The prospect of free-roaming bison still scares a lot of people. The Wilder Blean project has been forced to erect two fences—an outer barbed wire fence, and an inner electric one—to keep the bison away from the public. “Bison aren’t any more dangerous than any domestic cattle,” Bateman-Brown says. “But because they’re new to this country in this form, and because the UK government doesn’t have any real legislation to properly cover European bison, they are categorised as dangerous wild animals.” The Blean staff resent what they see as fearmongering—on our drive to the Blean, Sally Smith, a PR officer for Kent Wildlife Trust, brings up an old tabloid article comparing the project to Jurassic Park, which still stings. 

Whitfield is similarly dismissive of fears about the animals’ ferocity. “People are completely free to move and interact with [American bison] across Yellowstone, and thousands of people every year do it,” he says. “And occasionally one idiot will try and take a selfie with a bison or stroke or bison. The bison will attack them because they're invading that animal’s space. But people who keep a distance are respected.”
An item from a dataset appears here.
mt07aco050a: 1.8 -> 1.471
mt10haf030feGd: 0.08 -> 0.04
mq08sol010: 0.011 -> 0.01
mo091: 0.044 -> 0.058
A more realistic risk, however, is that herds of imported animals, left to breed naturally, could expand dramatically, throwing the ecosystem out of balance and destroying too much of the other wildlife. Rewilding is a relatively new project, and it hasn’t always gone well: on Oostvaardersplassen nature reserve in the Netherlands, thousands of wild deer, horses and cattle, who had been left almost totally unmanaged, died during a cold winter when vegetation ran out, and the wild animals could not migrate beyond the reserve’s 2,500-hectare grazing area. Herd numbers are now fiercely controlled. 

On the day I visit the Blean, the five wild bison are nowhere to be seen. To get a sense of their stature, Bateman-Brown takes me to a nearby enclosure also owned by the Wildwood Trust, to see Haydes, a 15-year-old domesticated bison.
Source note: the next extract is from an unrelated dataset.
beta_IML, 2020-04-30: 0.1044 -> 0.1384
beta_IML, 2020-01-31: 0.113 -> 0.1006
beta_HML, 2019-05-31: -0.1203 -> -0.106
Haydes is around six foot tall and, I’m told, a “miserable bastard”. His pen-mate and sparring partner Orcz, who died earlier this year, was the approachable one.

Haydes rolls over on his back, producing a cloud of amber dust. This habit—dust bathing—is useful for woodland management, opening up spaces for insects to live. By the enclosure stands a thin, smooth pillar of wood which apparently used to be a tree trunk. A few kilometres away, Haydes’s wild cousins are busy felling several trees a day. In the paddock, his skills are useless. 

Balefully, he heaves his 800kg body up to a standing position. The woolly head droops beneath the huge, sinewy shoulders as he ambles slowly into his hut.